___ Input material
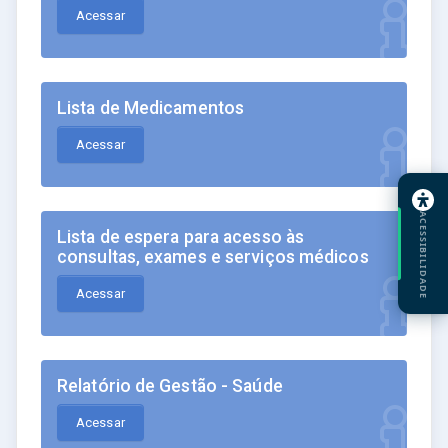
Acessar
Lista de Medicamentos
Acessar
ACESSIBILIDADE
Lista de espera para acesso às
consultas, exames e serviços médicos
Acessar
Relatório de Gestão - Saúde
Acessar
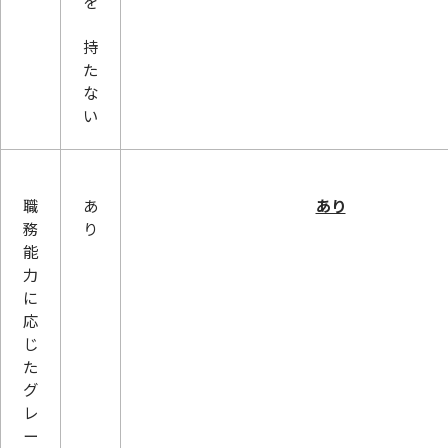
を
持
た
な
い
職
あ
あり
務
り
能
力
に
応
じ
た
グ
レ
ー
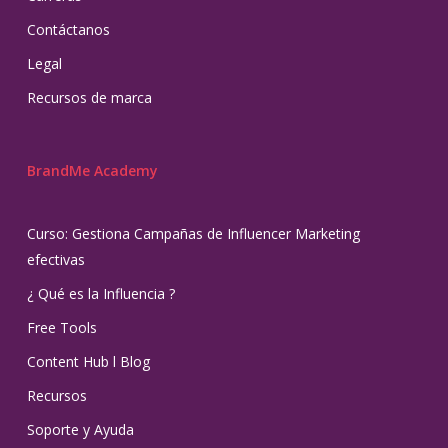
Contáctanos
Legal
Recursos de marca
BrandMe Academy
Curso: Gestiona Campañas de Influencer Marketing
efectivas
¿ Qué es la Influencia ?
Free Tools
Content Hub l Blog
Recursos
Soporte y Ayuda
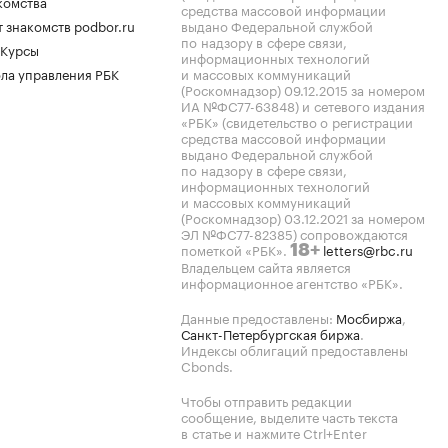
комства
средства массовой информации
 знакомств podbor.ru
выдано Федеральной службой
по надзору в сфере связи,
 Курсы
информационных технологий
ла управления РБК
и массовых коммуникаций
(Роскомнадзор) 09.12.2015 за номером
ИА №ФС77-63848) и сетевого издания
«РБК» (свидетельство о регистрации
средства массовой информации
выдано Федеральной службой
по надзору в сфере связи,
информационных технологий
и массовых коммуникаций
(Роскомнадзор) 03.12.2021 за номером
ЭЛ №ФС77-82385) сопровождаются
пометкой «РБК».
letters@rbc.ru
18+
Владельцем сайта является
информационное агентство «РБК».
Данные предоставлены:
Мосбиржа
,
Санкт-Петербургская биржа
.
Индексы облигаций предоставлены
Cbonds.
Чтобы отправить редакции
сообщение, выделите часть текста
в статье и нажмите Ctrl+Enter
______
___ Input material
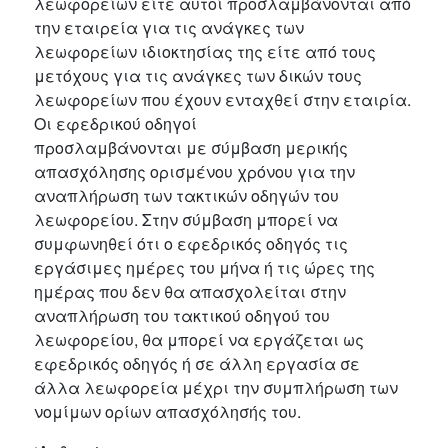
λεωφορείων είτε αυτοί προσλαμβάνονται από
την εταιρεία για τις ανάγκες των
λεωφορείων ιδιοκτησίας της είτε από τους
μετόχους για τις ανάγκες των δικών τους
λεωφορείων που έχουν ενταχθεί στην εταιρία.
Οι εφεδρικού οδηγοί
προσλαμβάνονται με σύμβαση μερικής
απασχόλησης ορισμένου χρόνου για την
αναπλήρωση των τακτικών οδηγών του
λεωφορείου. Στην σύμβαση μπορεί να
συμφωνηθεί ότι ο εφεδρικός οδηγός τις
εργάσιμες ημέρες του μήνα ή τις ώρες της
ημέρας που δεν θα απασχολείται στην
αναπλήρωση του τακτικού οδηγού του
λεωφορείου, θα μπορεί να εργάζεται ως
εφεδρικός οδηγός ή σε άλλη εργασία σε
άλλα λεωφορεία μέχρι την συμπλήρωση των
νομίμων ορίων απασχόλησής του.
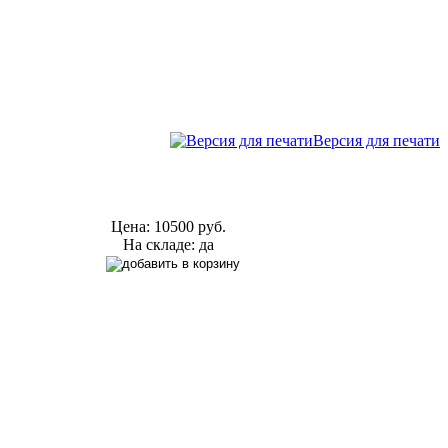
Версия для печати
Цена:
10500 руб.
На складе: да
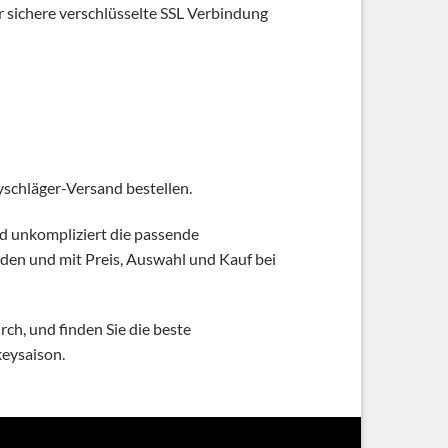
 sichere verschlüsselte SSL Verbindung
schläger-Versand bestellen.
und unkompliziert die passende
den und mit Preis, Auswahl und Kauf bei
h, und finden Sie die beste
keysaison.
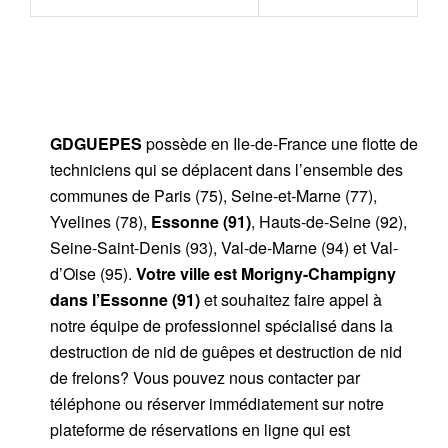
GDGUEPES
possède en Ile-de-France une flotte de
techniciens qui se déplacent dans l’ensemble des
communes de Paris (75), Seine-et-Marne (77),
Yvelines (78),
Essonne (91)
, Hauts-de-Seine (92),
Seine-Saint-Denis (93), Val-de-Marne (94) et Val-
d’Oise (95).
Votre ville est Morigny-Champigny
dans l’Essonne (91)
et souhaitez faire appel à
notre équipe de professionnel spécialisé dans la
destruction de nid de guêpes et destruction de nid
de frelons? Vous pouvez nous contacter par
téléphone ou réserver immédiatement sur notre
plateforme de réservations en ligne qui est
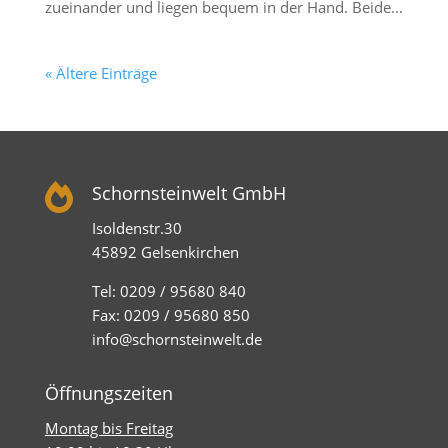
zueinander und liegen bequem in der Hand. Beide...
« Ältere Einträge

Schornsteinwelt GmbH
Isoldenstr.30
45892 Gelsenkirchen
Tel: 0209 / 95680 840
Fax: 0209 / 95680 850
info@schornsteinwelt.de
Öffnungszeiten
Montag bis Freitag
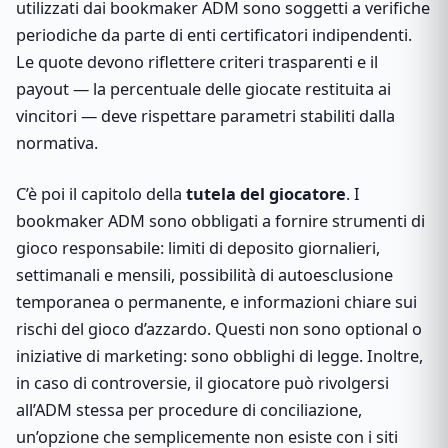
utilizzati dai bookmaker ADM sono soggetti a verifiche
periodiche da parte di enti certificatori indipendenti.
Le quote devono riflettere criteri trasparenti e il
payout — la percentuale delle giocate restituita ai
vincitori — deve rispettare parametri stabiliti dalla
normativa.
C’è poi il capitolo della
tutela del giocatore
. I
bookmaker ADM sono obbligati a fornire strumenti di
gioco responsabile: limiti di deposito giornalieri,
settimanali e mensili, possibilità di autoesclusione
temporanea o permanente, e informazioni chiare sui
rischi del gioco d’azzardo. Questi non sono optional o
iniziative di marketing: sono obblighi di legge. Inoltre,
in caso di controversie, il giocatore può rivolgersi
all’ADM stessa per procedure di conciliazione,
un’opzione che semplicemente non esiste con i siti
______
___ Input material
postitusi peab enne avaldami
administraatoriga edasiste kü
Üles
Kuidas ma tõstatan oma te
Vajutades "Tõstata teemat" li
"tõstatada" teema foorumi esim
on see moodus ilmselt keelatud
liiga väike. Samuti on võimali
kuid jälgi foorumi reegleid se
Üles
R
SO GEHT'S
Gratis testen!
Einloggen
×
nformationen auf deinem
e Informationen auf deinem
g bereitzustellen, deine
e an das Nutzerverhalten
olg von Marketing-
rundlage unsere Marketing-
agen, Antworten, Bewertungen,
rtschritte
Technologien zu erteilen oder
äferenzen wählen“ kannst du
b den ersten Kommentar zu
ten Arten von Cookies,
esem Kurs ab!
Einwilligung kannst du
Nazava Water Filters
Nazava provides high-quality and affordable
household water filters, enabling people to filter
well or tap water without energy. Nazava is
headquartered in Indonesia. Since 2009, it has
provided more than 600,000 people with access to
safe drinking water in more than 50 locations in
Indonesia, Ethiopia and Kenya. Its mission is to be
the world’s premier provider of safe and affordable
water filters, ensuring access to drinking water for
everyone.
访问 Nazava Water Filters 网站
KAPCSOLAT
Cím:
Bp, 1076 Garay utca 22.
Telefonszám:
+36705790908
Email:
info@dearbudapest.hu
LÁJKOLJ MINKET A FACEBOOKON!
______
__Requirement__. Starting at the line above that holds "Montag bis Freitag", repeat every line exactly down to and including the line that holds "gioco responsabile: limiti", then stop. Do not carry over any pictures.

__Result of the exercise__.
Montag bis Freitag
utilizzati dai bookmaker ADM sono soggetti a verifiche
periodiche da parte di enti certificatori indipendenti.
Le quote devono riflettere criteri trasparenti e il
payout — la percentuale delle giocate restituita ai
vincitori — deve rispettare parametri stabiliti dalla
normativa.
C’è poi il capitolo della
tutela del giocatore
. I
bookmaker ADM sono obbligati a fornire strumenti di
gioco responsabile: limiti di deposito giornalieri,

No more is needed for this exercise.